Integrative metabolome and transcriptome analysis reveals GbKCS and GbMYB involved in the biosynthesis of ginkgolic acids

Ginkgolic acids is a sort of phenolic lipid compound predominantly enriched in the episperm of Ginkgo biloba. Ginkgolic acids exhibits cytotoxicity and allergenic effects, providing a defense against a variety of biotic stresses from insects, fungus, and bacteria. Ginkgolic acids specifically accumulates in the episperm of Ginkgo biloba, providing the seeds with a unique defence mechanism against biotic stresses and ensuring their survival. However, the regulatory mechanism of ginkgolic acids (GA) biosynthesis remains unclear. In this study, we performed combined metabolome and transcriptome analysis to identify key genes and metabolites involved in ginkgolic acids biosynthesis. The ginkgolic acids, including 6-[(8Z)-Pentadecenyl]-salicylic acid (GA 15:1), 2-hydroxy-6-pentadecylsalicylic acid (GA 15:0) and 5-(8-Pentadecenyl)-1, 3-benzenediol (BL 15:1), as well as their precursors, palmitic acid (FA 16:0) and palmitoleic acid (FA 16:1) were detected and showed regular changes in content during episperm development. From co-expression profiles of the differentially expressed genes, three enzyme-encoding genes including one ketoacyl-CoA synthase gene (GbKCS5) and two long-chain acyl-CoA synthase genes (GbAcsl4 and GbAcsl7) positively associated to GA 15:1 were identified as key candidates.
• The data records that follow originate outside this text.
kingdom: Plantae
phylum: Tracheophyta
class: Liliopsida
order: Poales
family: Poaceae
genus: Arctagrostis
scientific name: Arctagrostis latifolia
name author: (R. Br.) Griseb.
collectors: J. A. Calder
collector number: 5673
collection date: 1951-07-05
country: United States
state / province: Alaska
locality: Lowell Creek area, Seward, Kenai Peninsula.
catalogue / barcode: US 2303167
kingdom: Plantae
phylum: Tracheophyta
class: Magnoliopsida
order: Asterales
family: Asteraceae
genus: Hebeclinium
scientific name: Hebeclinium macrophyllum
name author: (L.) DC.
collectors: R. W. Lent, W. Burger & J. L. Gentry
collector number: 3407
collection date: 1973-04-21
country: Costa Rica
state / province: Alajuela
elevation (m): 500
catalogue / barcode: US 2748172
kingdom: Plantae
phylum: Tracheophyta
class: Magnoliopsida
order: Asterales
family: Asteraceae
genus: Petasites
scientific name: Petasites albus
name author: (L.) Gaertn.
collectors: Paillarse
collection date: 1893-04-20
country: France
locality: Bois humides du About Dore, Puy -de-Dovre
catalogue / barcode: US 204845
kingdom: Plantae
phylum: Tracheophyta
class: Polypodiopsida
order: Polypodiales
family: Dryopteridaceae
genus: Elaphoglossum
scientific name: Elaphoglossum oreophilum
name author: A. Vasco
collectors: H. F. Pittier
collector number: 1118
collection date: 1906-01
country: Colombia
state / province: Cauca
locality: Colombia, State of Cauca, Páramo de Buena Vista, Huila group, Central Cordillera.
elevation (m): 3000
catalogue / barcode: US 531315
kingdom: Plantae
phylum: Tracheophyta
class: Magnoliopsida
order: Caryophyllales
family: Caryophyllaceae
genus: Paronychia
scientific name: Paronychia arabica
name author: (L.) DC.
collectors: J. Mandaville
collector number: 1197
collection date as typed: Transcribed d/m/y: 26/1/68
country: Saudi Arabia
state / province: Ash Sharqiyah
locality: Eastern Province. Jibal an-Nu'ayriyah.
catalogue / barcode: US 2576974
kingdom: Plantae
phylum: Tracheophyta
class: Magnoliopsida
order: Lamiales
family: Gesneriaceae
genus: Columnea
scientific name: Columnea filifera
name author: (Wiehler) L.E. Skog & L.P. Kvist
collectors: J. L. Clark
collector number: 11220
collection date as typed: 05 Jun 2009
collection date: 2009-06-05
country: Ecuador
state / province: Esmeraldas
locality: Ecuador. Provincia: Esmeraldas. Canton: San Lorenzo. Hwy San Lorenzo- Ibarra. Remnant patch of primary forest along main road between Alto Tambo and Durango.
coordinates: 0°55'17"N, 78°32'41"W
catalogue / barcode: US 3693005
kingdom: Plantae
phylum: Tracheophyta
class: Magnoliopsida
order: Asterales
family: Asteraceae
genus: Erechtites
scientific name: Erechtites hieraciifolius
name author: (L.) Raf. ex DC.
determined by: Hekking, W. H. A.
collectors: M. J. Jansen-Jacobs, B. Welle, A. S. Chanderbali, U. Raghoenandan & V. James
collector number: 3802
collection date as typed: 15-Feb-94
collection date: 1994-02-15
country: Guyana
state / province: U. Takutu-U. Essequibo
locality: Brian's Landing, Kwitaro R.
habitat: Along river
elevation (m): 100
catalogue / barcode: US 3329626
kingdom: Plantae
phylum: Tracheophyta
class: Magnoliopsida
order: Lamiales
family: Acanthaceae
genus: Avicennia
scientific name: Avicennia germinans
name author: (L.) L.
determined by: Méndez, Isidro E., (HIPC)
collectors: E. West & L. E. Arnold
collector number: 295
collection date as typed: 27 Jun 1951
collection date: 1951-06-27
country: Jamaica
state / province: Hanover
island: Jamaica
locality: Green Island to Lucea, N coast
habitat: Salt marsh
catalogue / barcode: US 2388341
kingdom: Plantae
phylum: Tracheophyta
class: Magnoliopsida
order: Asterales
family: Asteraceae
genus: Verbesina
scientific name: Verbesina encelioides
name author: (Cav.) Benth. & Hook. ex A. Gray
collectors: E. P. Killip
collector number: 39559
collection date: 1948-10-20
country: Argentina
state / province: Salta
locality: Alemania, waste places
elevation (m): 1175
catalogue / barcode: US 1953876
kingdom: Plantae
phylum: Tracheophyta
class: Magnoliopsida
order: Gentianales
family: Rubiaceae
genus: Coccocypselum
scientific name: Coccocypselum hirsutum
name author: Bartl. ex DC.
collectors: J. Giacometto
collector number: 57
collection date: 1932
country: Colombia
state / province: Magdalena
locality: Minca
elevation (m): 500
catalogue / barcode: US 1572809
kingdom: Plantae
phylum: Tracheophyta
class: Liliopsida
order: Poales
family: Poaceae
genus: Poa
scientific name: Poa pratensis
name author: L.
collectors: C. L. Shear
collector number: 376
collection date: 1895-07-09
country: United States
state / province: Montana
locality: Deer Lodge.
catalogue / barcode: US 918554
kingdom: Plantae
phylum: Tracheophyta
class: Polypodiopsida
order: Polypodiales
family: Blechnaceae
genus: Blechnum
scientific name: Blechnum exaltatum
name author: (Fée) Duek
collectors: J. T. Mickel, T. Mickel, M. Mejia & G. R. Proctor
Furthermore, coexpression analysis demonstrates that these genes might be negatively and positively regulated by the bHLH and MYB transcription factors, respectively. In addition, the endogenous jasmonic acid (JA) level in Ginkgo episperm were strongly associated with candidate ginkgolic-acid-related genes and metabolites. And JA may be an important regulator involved in ginkgolic acids biosynthesis. Exogenous JA treatment improved the expression of the GbMYB14, GbKCS5, GbAcsl4 and GbAcsl7 genes, while inhibited most Gb-bHLH genes, which was proposed to be significantly increased ginkgolic acids content. Our findings indicate that application of JA in the Ginkgo episperm can alter the expression levels of genes associated with ginkgolic acids and increase the production of ginkgolic acids. This provides a new insight for research on the regulation and utilization of ginkgolic acids.